Some of the pan and zoom in shots were amazing, like moving abstract paintings. The field recordings by Ernst Karel were beautiful. Being in the midst of the sheep herd with the droning bleating and repetitive flow of the bodies was hypnotic. Old John saying "How can a dog like me when people don't". Someone replies "Huh?" and John says "I don't know what I said. Just talking."
Maybe just 3.5 , who knows - I'm the target demo for this. Humans become characters about 30-50 minutes into the movie - our introduction is concerned with the noble sheep, the noises they make. Then it turns toward an anthropology, and ethnography, concerning the symbiotic relation between sheep, dog, horse, and man. Then, a final rite, a brief justification for why we may record this, or record things at all.
Mejor es su primera parte, para cuando los mamíferos son los protagonistas. Hay una fascinación por el sonido grave que enaltece con la mudez humana. La rutina de la naturaleza y lo inanimado, entre su simpleza, evoca el sosiego. Lo mejor de los directores es la indeterminable búsqueda de puntos de vistas. De primer plano a general. No es lo mismo ver al rebaño de cerca y desde el cenit de un acantilado.

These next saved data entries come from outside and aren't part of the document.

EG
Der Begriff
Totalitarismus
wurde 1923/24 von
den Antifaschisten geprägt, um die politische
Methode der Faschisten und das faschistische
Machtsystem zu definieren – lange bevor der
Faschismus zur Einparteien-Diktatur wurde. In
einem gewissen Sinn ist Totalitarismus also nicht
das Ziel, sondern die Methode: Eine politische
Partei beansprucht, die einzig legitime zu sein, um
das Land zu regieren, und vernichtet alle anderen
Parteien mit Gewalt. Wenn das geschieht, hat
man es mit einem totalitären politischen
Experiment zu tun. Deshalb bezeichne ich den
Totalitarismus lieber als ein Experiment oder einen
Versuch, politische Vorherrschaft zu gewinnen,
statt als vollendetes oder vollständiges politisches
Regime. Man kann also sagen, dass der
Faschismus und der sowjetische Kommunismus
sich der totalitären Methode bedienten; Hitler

While Frammartino's recent work seems to capture more intriguing sheep imagery, Sweetgrass does paint an amazing contrast of creatures placed within forced positions. The handling of the lambs seems devastatingly harsh in the hands of these Montana ranchers, but only before we observe the shepherds in the unforeseeable hands of nature and time! Amazing moments of natures' rough nurturing and harsh disregards!

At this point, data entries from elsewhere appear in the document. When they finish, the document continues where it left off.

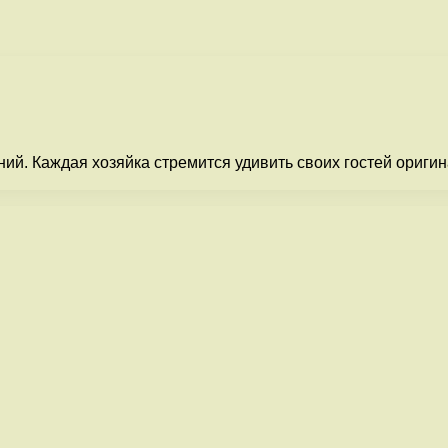
ний. Каждая хозяйка стремится удивить своих гостей ориги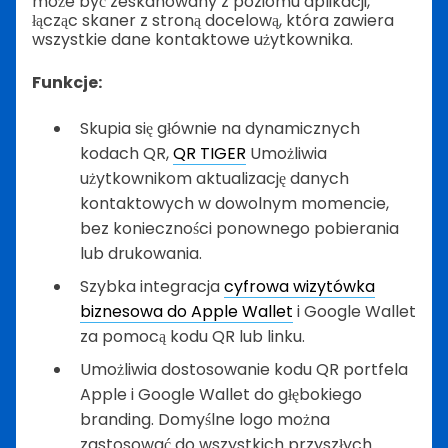
może być zeskanowany z poziomu aplikacji,
łącząc skaner z stroną docelową, która zawiera
wszystkie dane kontaktowe użytkownika.
Funkcje:
Skupia się głównie na dynamicznych
kodach QR,
QR TIGER
Umożliwia
użytkownikom aktualizację danych
kontaktowych w dowolnym momencie,
bez konieczności ponownego pobierania
lub drukowania.
Szybka integracja
cyfrowa wizytówka
biznesowa do Apple Wallet
i Google Wallet
za pomocą kodu QR lub linku.
Umożliwia dostosowanie kodu QR portfela
Apple i Google Wallet do głębokiego
branding. Domyślne logo można
zastosować do wszystkich przyszłych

The rejection of sentimentality is both oddly reverential and so hypnotically hyperreal, it morphs into something surreal and mysterious, without undermining the gritty observational style of the filmmaking. A brilliant template for the (let's hope) future of ethnographic nature documentaries.
Beautifully documents "the end of a way of life — another wondrous American ritual and tradition, largely lost to the contemporary world." (Mike Willmington, Movie City News) Though I wouldn't call it boring, don't watch if you're sleepy otherwise, well, you know what the old wives say about counting sheep.